Seattle-based artificial intelligence research institute Ai2, the Allen Institute for AI, today announced its next-generation open-source foundation artificial intelligence models, aimed at enabling robots to operate in the real world, with MolmoAct 2. 

Last August, the company released its first iteration, MolmoAct, the company’s first action reasoning model, a new class of AI models that allows machines to reason about 3D environments before they act. Ai2 said the release of MolmoAct 2 substantially outperforms proprietary robotics models on the market and handles various real-world tasks up to 37 times faster than its predecessor. 

In addition to MolmoAct 2, Ai2 released a vast dataset named MolmoAct 2-Bimanual YAM, developed to be the largest open-source manual data source for “two-armed” demonstrations ever published, containing more than 720 hours of training included. 

The company said MolmoAct was trained on 22 hours of curated in-house data over three months. It became the foundation to prove that open, reasoning-based architectures could beat much larger closed models on industry-standard benchmarks. MolmoAct 2 continues that legacy and is built to work in real-world environments. 

To create MolmoAct 2, the company rebuilt the entire architecture from the ground up. Ai2 didn’t simply extend Molmo 2, the company’s video understanding AI model, but designed it based on Molmo 2-ER, a specialized embodied reasoning variant of the company’s foundation model. It was trained on more than 3 million examples of image-based pointing, object detection, abstract spatial reasoning, multi-image reasoning and image- and video-based spatial question answering. 

That allows the new model to pair a dedicated action expert within itself to generate robotic actions through 3D reasoning. The company said that the creation of the MolmoAct 2-Bimanual YAM dataset became foundational to this process. Bimanual refers to the presence of two robotic arms working together in coordinated tasks, such as folding towels, scanning groceries, charging a smartphone or clearing a table.  

With more than 700 hours of example data, it is the largest dataset present in the industry. The company said it supplemented the dataset with an additional mix of robot datasets that allow MolmoAct 2 exposure to different arms, camera setups, control schemes and task styles. 

The researchers also improved the language side of the robot data by making the instructions more diverse by reducing repetitions and low-quality annotations. To do this, they re-annotated the robot library and increased the number of unique labels from 71,000 to about 146,000. 

MolmoAct 2 in the real world

The real test of robotics AI models is testing them in the real world. To see how Molmo Act 2 will behave in actual environments, Ai2 piloted with researchers at the Cong Lab at the Stanford University School of Medicine, led by Professor Le Cong, where the lab is working on wetlabs involving genetics. 

Cong Lab covers CRISPR, which is a phenomenal mechanism for gene editing, but the process involves a great deal of benchtop work, moving between stations, pipetting samples and operating equipment with high precision.
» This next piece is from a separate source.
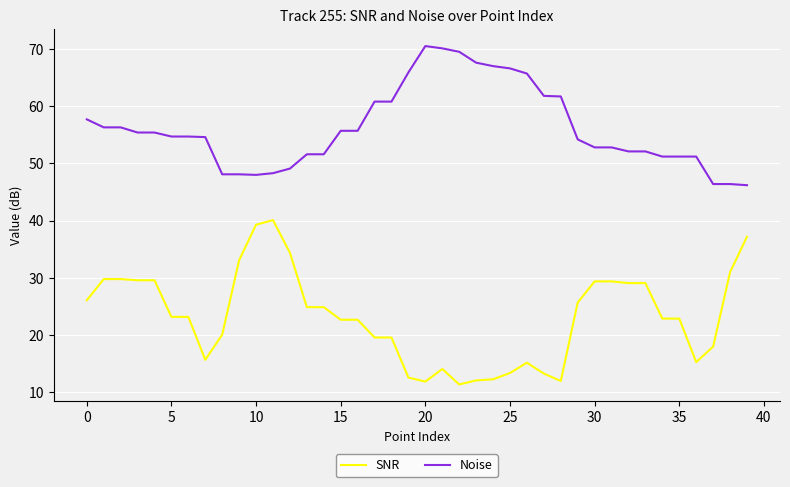

What is the lowest value of the Noise series?

46.2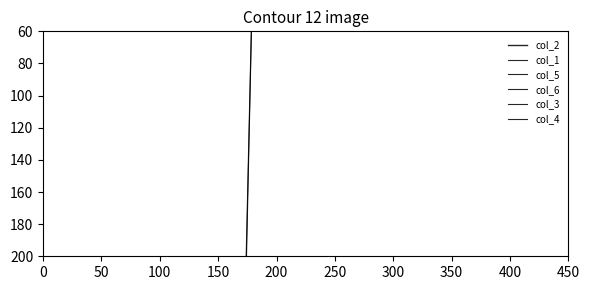

What is the sum of all col_4 values?

63.0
According to researchers, errors can accumulate quickly, which can rapidly overwhelm and destroy entire testing runs if the robot gets off track.  

After testing a range of generalist AI model fine-tuned for the workflow, the Stanford team found that Molmo Act 2 showed strong potential to assist with the wetlab operations. 
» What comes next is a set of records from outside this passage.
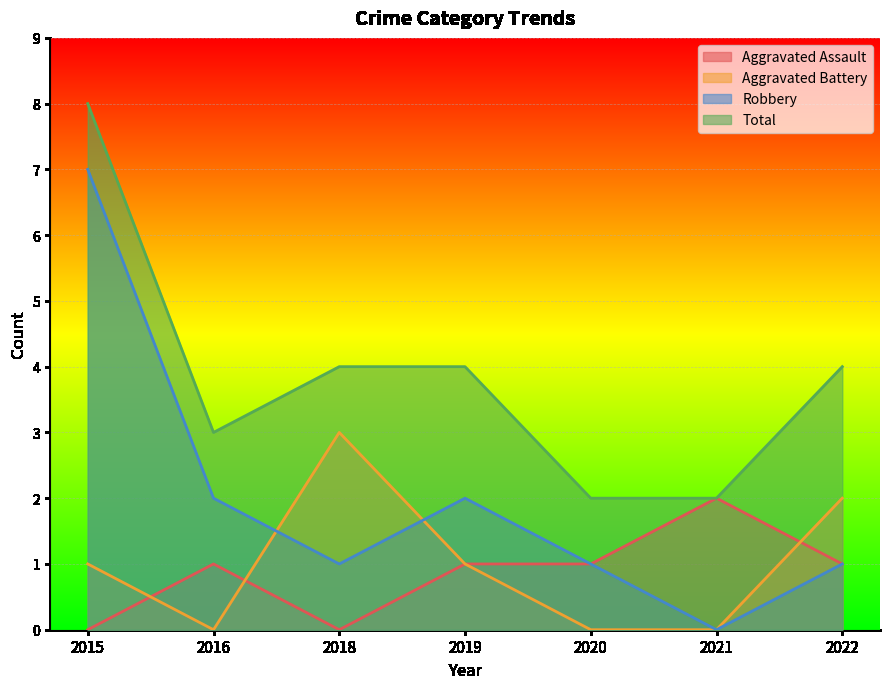

At which category is the sum across all series the highest?

2015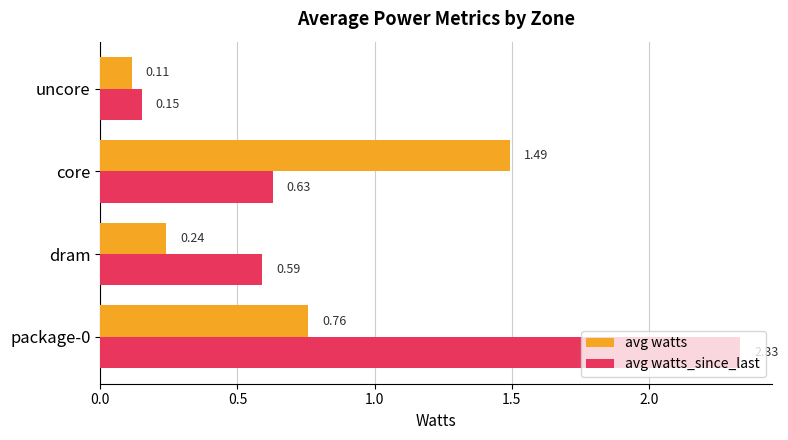

What is the difference between the second highest and minimum values in the avg watts_since_last series?

0.5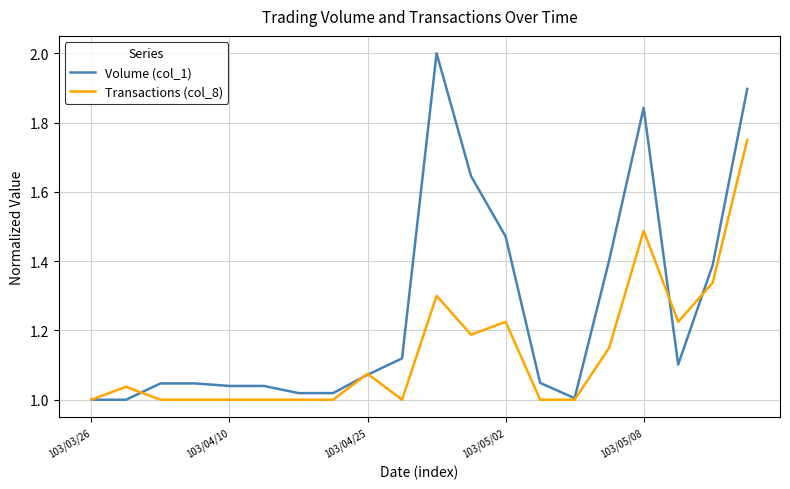

What is the greatest value displayed?

2.0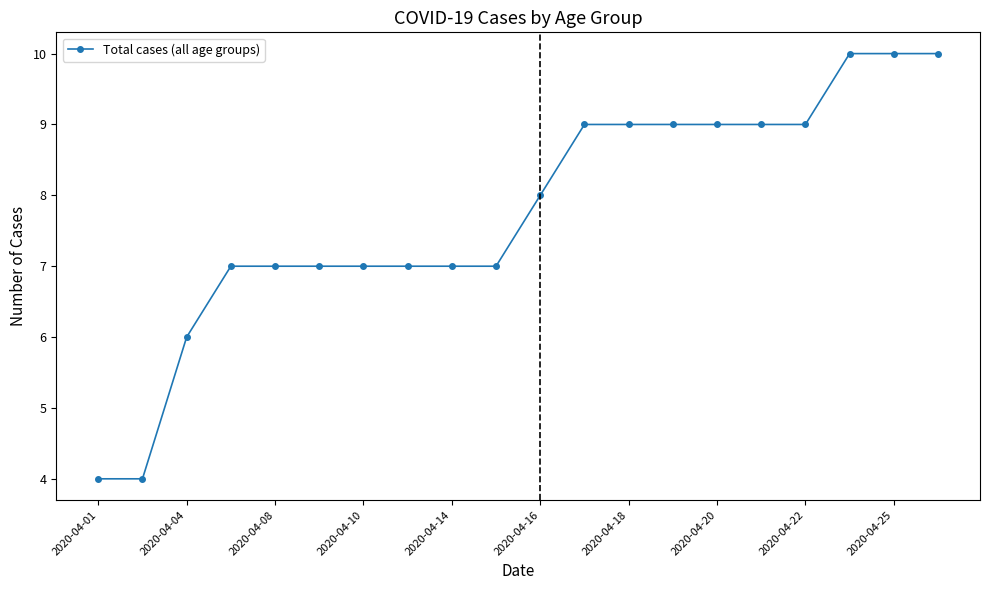

What is the average value?

8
The company also said it stress tested how Molmo Act 2 handled rephrased instructions, shifted object positions, distractor objects and object substitutions. These tests help AI2’s researchers better understand how the model handles changing conditions. 
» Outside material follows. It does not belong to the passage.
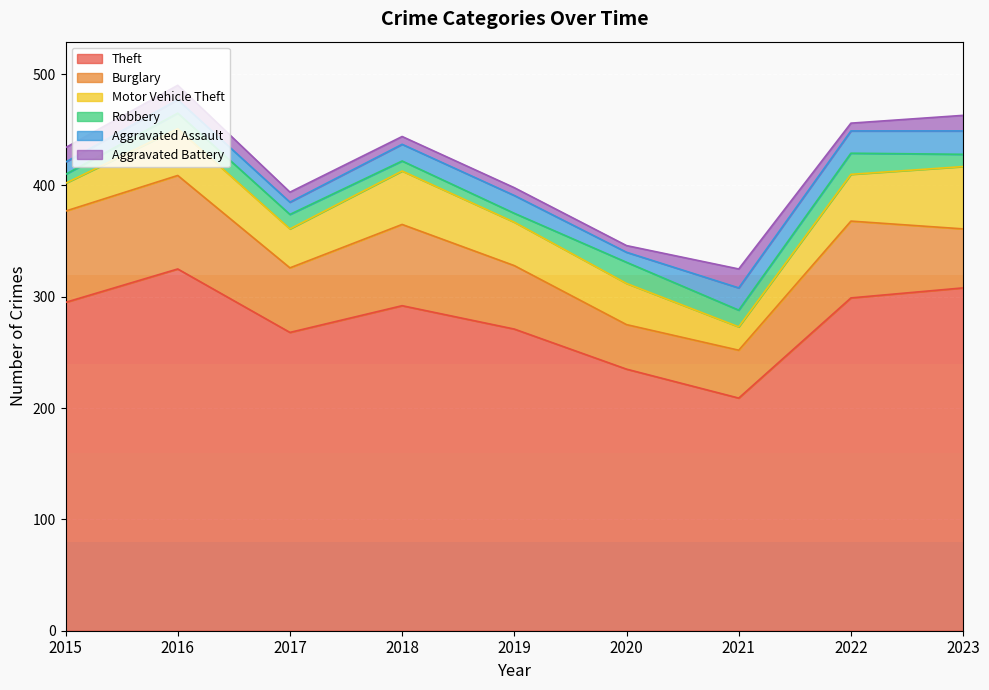

True or false: Theft has a value of 295 at 2015.

True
According to Ai2, the new model shows great potential but still has limitations. Similar to other robot systems, it can struggle when the gripper blocks the camera’s view, when the arm cannot move as quickly as the robot control system, or when a task requires finer-grained manipulation than is available.  

The company said addressing and overcoming these challenges will help build a shared foundation that will help the entire field tackle these problems for all AI robotics models. Open models will allow researches to inspect, with the addition of datasets they can build on, and soon the company said it will release training code that can be adapted to new machines and situations.